Tire Swing, presented by Filament Incubator in association with Epigraph Collective, is a queer science fiction horror story about three young kids who are the last to see their friend Kevin before he disappears in a local forest. Shocked and delirious with guilt, they grow up to embellish his captor into “a man made of shadows,” who visits them in bloody, symbolically-laced episodes where the world seems to cave in on itself.
The trio relies heavily on evocative poetic narration to describe these episodes. Since they represent the bulk of the play’s sci-fi horror, we can say that writer Curtis te Brinke employs high-quality narration as a special effect in the same category as production designer Jason Thomson’s somber lighting and monstrous projections.
When a character feels like there is “a shadow hovering at the edge of the night,” for example, or mentions the “trees bending unprovoked,” we are invited to delight in the strength of the unsettling images.
This is a bold show of faith in the well-written line. It’s the kind of thing William Shakespeare did, piling on the metaphors and clever turns of phrase, because it’s what his audience went to the theatre to hear. Do I think it succeeds in 2016? Yeah, at least in part, even more so if you’re already accustomed to getting your kicks from going to literary readings or from recitation in general.
After a short while, the lines struggle against how their craft would make for better use in a novel.
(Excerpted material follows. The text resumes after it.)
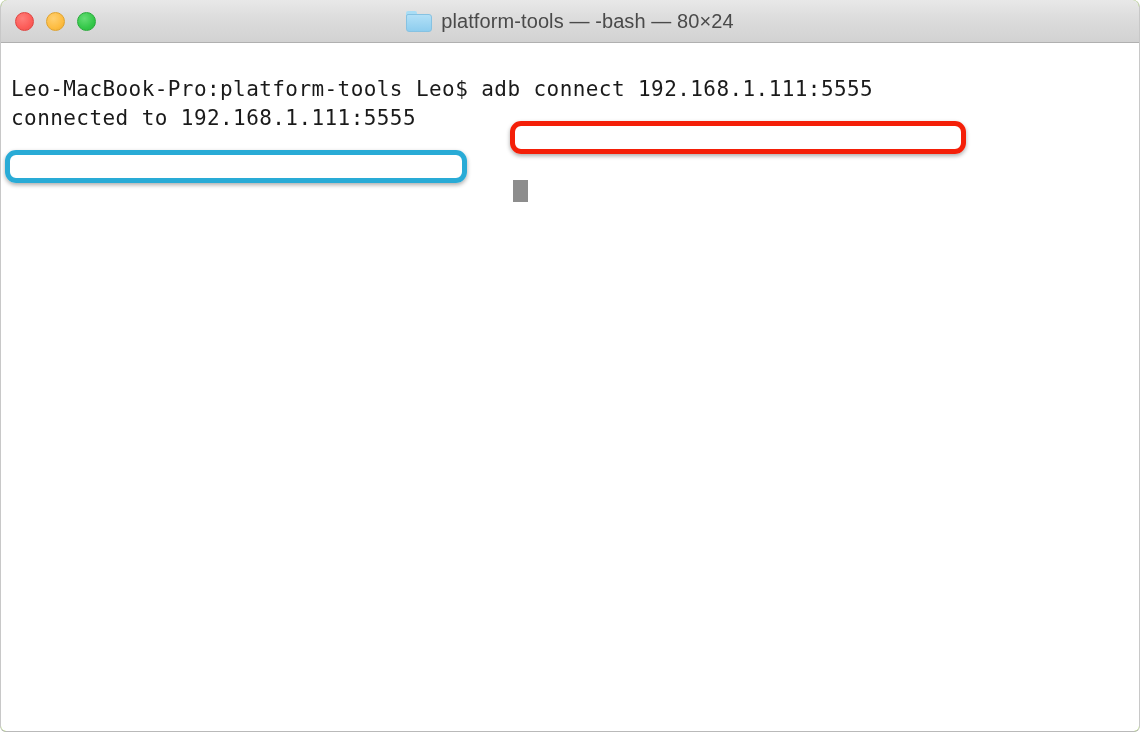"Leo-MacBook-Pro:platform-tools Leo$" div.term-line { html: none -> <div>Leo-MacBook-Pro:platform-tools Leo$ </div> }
Thomson and the actors could use more room to fill out the sense of otherworldly terror, so that it’s not so much of a close reading exercise to tap into.
Patrick Fowler plays young Kevin with the hushed hysterics of Thomas Lennon parodying serious drama. It’s an odd, on-the-nose rendition of a kid that’s almost too funny for its own good.
The main trio, Lauren (Jocelyn Adema), Ellen (Nikki Haggart), and Mark (Francois Macdonald), bear their trauma with appropriately untethered performances. Their overcooked earnestness touches ever so slightly on campy horror cheese.
With an objective eye, director Sadie Epstein-Fine arranges her actors in a way that what’s happening in front of us is just as important as what’s happening behind us. You’ll be repeatedly reminded that there’s something going on that you can’t see, a universal sign that you’re about to be scared to death.